Who is Jan Koum? The Jewish immigrant who became a billionaire

When people say the United States is the land of limitless opportunity, they are referring to inspiring stories like that of Jan Koum. He was born in 1976 in the Soviet Union to a Jewish family in a town near Kyiv. It was the late twilight of the Soviet empire — antisemitism was rising and the economy was on the verge of collapse. Koum later said he grew up in a poor home without hot water.
In 1992, he immigrated to the United States with his mother and received refugee status. They settled in Mountain View in Silicon Valley.
Sixteen-year-old Koum enrolled in a local high school and had to quickly master English. To help support the family, he worked cleaning and stocking shelves in a grocery store while his mother relied on welfare food stamps.
But Koum built himself from the ground up with determination and some luck. He later worked at Yahoo as a programmer alongside his friend Brian Acton, who helped him get the job. A decade later, they left and founded WhatsApp.
They secured backing from venture capital firm Sequoia Capital, which invested tens of millions of dollars in the company.
In 2014, WhatsApp was sold to Facebook for $19 billion. Koum’s fortune is estimated at more than $10 billion. He stepped down from WhatsApp and Facebook’s leadership and now focuses on investments and philanthropy.
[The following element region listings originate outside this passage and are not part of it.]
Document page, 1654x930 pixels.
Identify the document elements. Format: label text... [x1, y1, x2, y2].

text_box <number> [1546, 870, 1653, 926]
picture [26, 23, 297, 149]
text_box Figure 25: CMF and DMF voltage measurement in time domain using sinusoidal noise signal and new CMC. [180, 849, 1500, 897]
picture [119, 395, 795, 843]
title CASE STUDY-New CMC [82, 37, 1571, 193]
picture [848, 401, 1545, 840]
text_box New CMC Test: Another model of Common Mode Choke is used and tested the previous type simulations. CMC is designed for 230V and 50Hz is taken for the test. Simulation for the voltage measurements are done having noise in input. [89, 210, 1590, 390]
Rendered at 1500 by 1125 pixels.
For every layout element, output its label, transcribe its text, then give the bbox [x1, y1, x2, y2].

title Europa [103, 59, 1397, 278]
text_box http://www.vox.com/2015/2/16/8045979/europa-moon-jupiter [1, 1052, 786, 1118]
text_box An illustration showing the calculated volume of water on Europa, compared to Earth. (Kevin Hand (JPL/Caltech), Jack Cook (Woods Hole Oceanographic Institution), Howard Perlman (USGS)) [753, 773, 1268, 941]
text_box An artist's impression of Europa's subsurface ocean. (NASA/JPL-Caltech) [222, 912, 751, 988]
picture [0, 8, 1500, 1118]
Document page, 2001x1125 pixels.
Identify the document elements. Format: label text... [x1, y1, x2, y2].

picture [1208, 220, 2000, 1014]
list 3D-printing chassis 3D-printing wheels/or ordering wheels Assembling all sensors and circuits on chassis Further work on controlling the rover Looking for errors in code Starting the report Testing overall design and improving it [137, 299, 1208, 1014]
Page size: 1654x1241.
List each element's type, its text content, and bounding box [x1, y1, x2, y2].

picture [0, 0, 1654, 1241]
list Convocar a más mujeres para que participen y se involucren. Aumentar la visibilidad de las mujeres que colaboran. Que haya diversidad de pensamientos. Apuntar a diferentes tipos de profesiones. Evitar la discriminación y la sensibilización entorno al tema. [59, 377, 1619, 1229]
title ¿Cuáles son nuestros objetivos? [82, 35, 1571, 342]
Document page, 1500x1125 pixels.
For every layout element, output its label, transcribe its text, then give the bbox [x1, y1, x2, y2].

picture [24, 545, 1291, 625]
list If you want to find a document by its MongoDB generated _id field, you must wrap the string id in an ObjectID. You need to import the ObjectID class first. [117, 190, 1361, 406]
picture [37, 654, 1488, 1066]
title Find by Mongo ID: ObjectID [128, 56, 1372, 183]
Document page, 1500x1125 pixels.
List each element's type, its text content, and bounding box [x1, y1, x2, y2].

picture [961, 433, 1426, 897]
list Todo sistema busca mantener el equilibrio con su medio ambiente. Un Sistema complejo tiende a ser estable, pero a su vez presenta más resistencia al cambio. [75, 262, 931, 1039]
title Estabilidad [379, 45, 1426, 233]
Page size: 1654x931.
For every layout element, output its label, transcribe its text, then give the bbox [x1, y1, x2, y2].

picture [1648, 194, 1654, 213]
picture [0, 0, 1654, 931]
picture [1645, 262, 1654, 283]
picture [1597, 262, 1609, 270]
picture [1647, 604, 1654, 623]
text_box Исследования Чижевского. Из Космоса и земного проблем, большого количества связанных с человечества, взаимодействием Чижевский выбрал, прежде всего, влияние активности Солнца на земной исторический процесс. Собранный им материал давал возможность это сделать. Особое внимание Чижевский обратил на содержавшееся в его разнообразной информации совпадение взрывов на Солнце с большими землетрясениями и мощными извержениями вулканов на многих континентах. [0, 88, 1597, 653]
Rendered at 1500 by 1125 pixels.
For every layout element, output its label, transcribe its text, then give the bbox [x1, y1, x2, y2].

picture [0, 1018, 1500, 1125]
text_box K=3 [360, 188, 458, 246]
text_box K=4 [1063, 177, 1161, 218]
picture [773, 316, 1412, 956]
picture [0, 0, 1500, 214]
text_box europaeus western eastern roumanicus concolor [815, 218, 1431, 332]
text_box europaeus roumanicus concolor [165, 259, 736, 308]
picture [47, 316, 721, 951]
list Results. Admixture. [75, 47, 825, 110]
Even before the Shaare Zedek donation, Koum had donated more than $150 million to Jewish and Israeli organizations. He is considered one of the world’s major Jewish philanthropists and has funded groups fighting antisemitism in the United States. His worldview is often described as politically conservative, and among the organizations he has supported is the Elad Association, which promotes Jewish settlement in East Jerusalem.
“We are proud to partner with an institution that defines medical excellence in Jerusalem and beyond," he said on the Shaare Zedek donation. "This donation reflects our confidence in the future of medical innovation and research that will benefit patients in Israel and around the world.”